Тайное общество в пределах большого общества, масонство как культурный союз (а, скажем, не противо-культурный), мыслимо лишь как приуготовительное к культуре личности и общинности заведение, потому что обусловливающее такую культуру обращение воли, ее самоотвержение для дела Божия в мире и в человеке, утверждающее подлинную чистоту морального и религиозного настроения «дело-действие» личного духа (в этом «деле-действии» впервые себя обретающего) никому этим духом передоверены и никем за него совершены быть не могут. Можно приготовить самосознание к культуре и к творчеству себя и окружения в культуре, но нельзя заместить его в этом обращении, ибо оно — дело подлинной нравственной свободы. А на нее не может покушаться ни орден масонов или иная культурно-воспитательная сила с их фанатичным желанием сделать людей «лучше» (пересмотрев решения высшей воли о них), ни государство с его стремлением воспитать исполнительных и рассудительных подданных, ни даже церковь с ее стремлением спасти души всех и каждого от греха и скверны. Поэтому и государство, и даже церковь мыслятся Фихте в этой перспективе лишь как временные и исторические учреждения для содействия подлинно всеобщей моральности и вселенской религиозности в духе и истине, но отнюдь не как самоцельные произведения всякой вообще духовной культуры и внешней истории.

388

В конце пути — не вселенская империя себялюбивой конечной воли и не просто единство всех в уставе и духе видимой церкви, удостоверившей перед другими церковными обществами абсолютную истинность своего духовного содержания в вере и абсолютную правомерность своего внешнего устава и основанного на нем канонического права. Ведь хотя такое удостоверение и возможно и, несомненно, однажды будет достигнуто на земле, но именно как достигнутое на земле, оно абсолютно исторично во всей истине своего духовного содержания, между тем как должно однажды вступить в свои права само метафизическое, само это духовное и в духе признаваемое истинным содержание: должно явиться вселенское Царство Божие.
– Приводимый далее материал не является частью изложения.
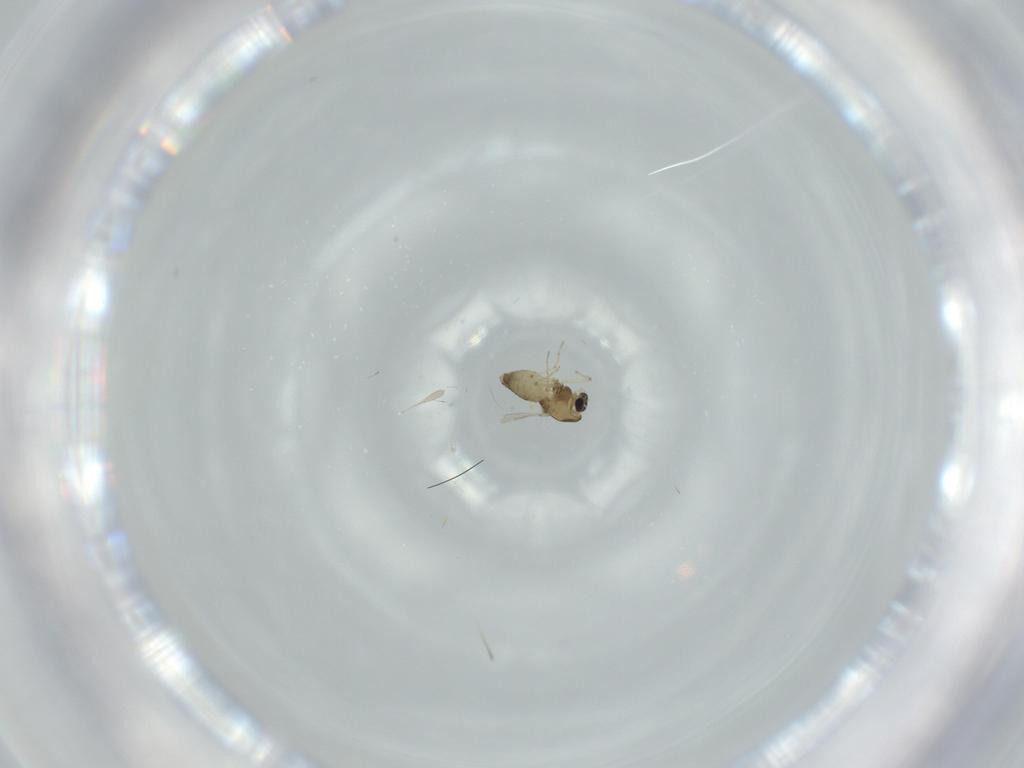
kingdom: Animalia
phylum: Arthropoda
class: Insecta
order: Diptera
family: Chironomidae
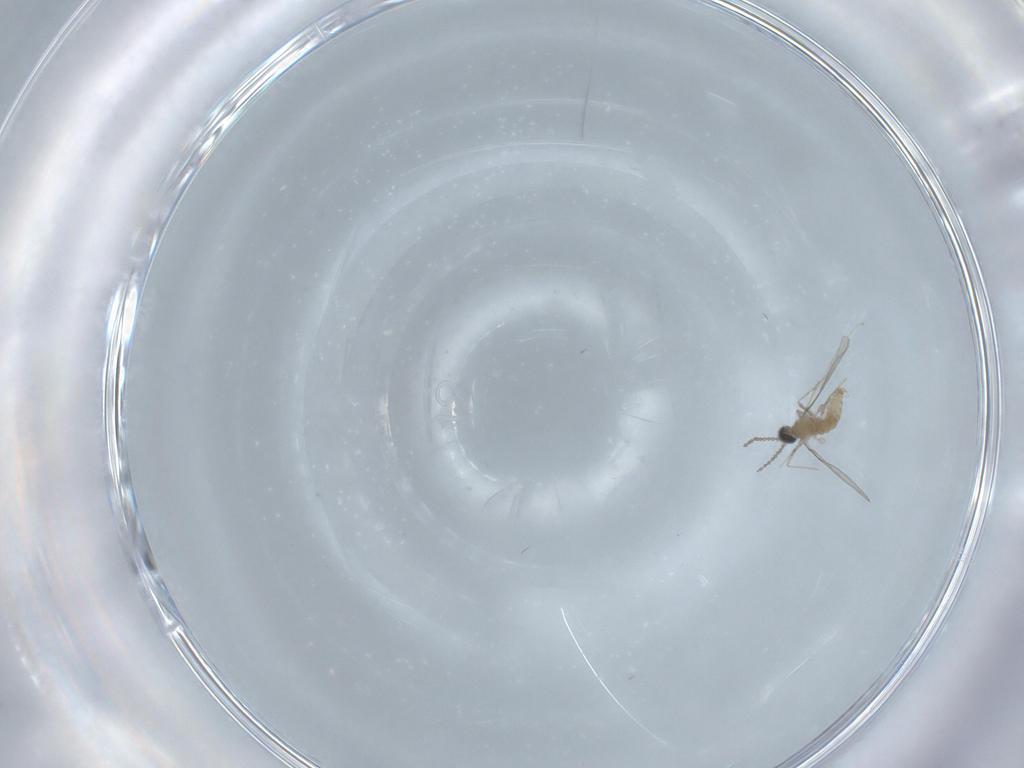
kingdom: Animalia
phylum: Arthropoda
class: Insecta
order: Diptera
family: Cecidomyiidae
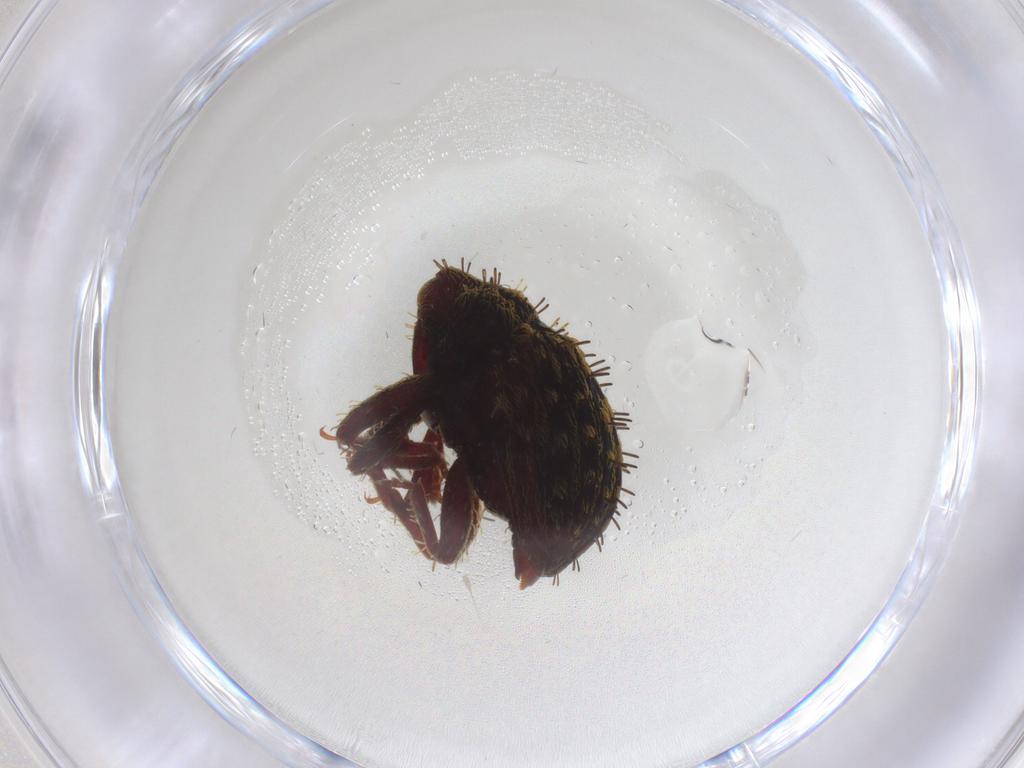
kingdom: Animalia
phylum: Arthropoda
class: Insecta
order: Coleoptera
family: Curculionidae
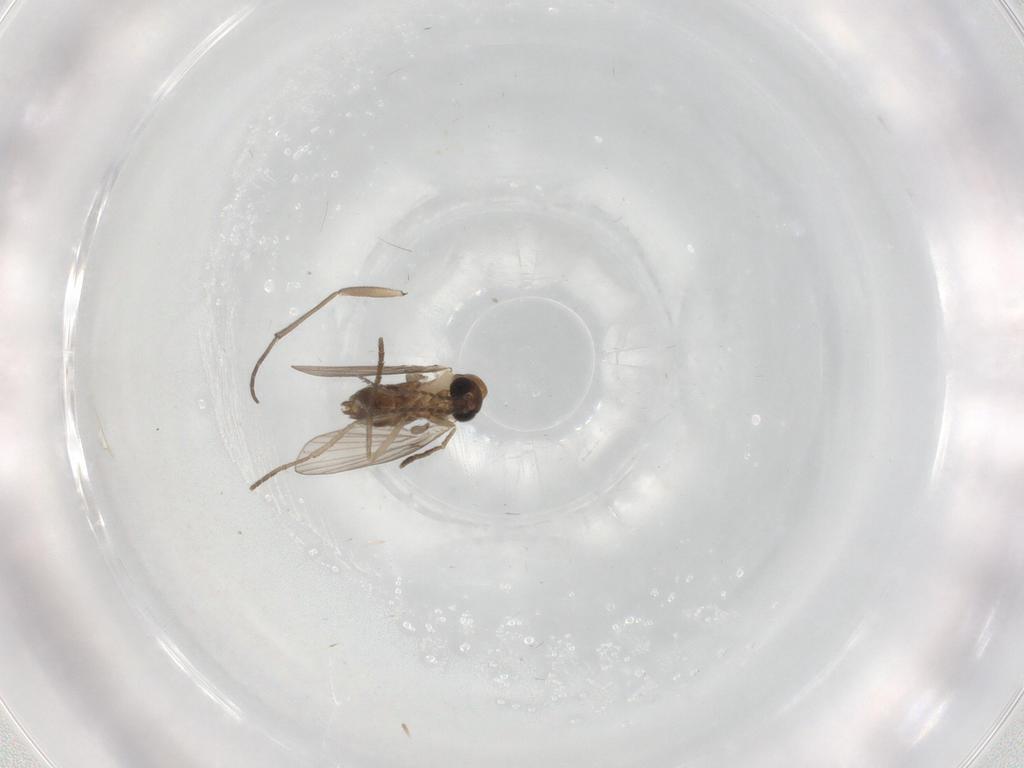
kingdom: Animalia
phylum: Arthropoda
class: Insecta
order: Diptera
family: Psychodidae
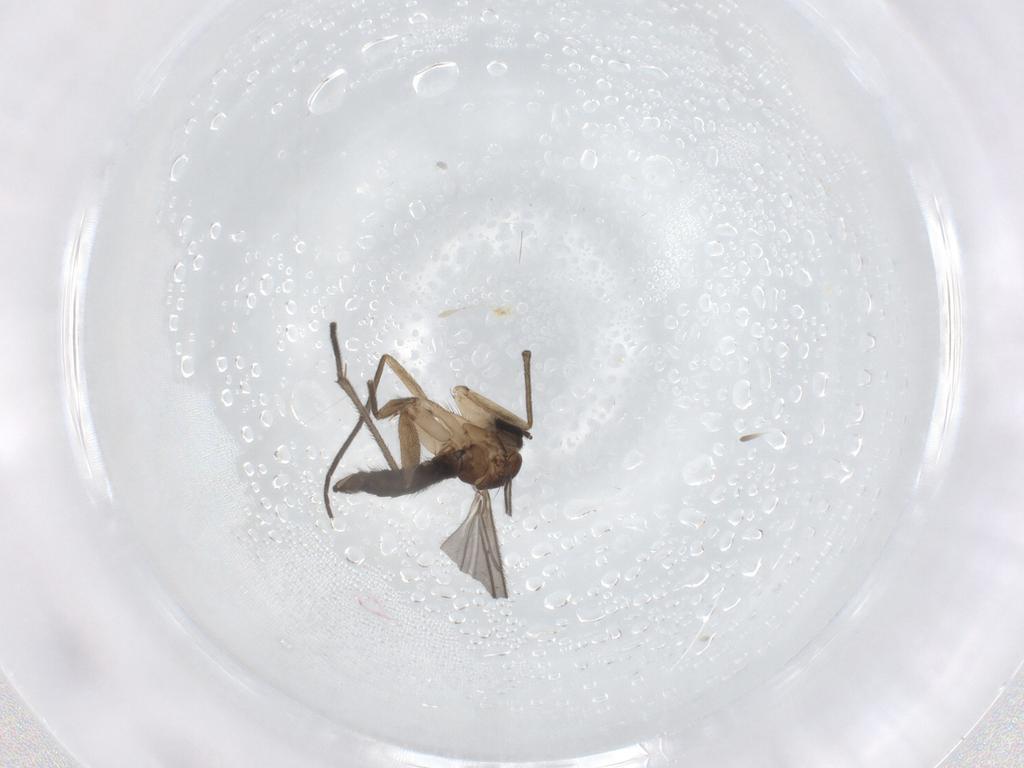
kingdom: Animalia
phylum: Arthropoda
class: Insecta
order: Diptera
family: Sciaridae
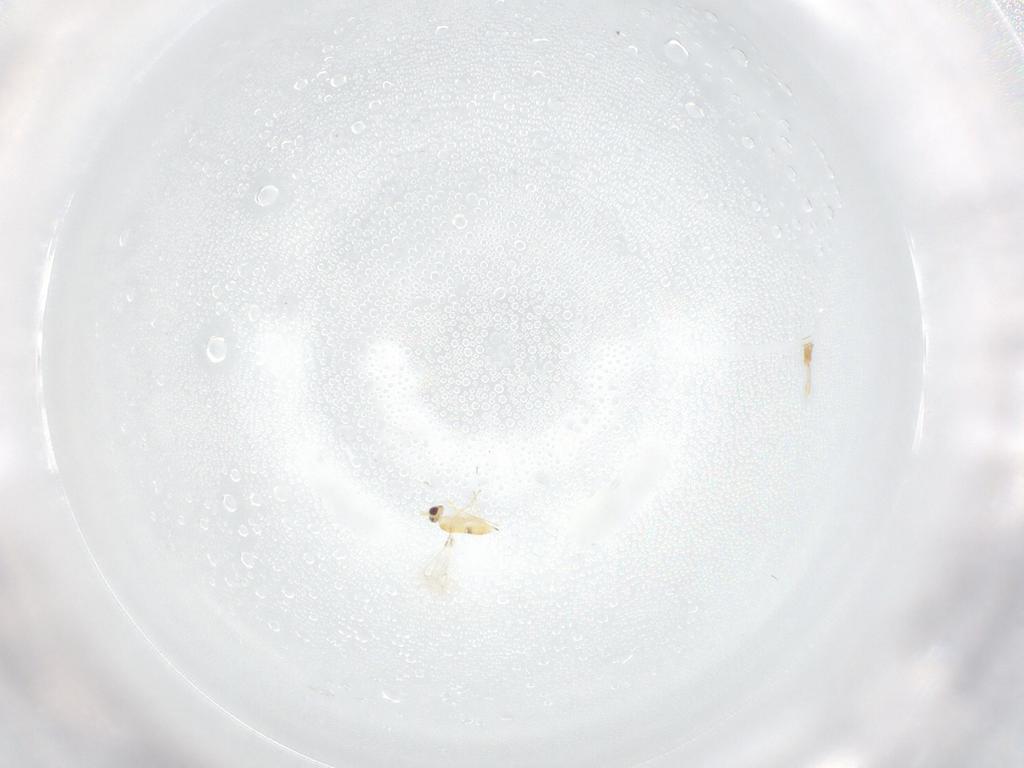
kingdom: Animalia
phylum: Arthropoda
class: Insecta
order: Hymenoptera
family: Mymaridae
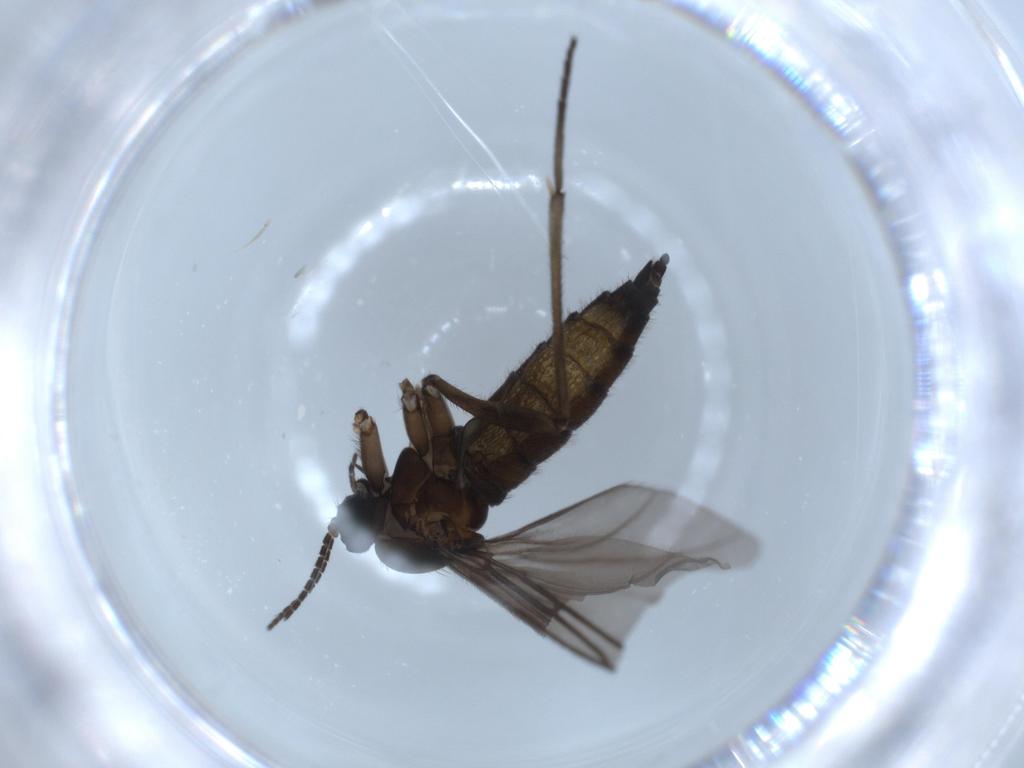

В эту-то перспективу грядущего царства абсолютного Разума и погружена (во всяком случае, у позднего Фихте) не только его педагогическая и культурофилософская концепция, но и вся его доктрина в органическом единстве своих частей. Как таковая вся эта доктрина есть учение искренне религиозное и в чем-то даже эсхатологическое. Именно этой своей религиозной устремленностью спекулятивной и нравственной мысли близок философ Фихте и той традиции русского миросозерцания, которая извечно строилась и крепла духом учения Христова. Если затушевать эту тему фихтевской мысли, то наш философ непременно предстанет сухим «спекулятором» самотождественного (эмпирически отягощенного) Я, солипсистом, эгоистом, а в политике — якобинцем и радикалом, или, по противоположности, тоталитарным социалистом, в религиозных же своих выводах — пантеистом или атеистом.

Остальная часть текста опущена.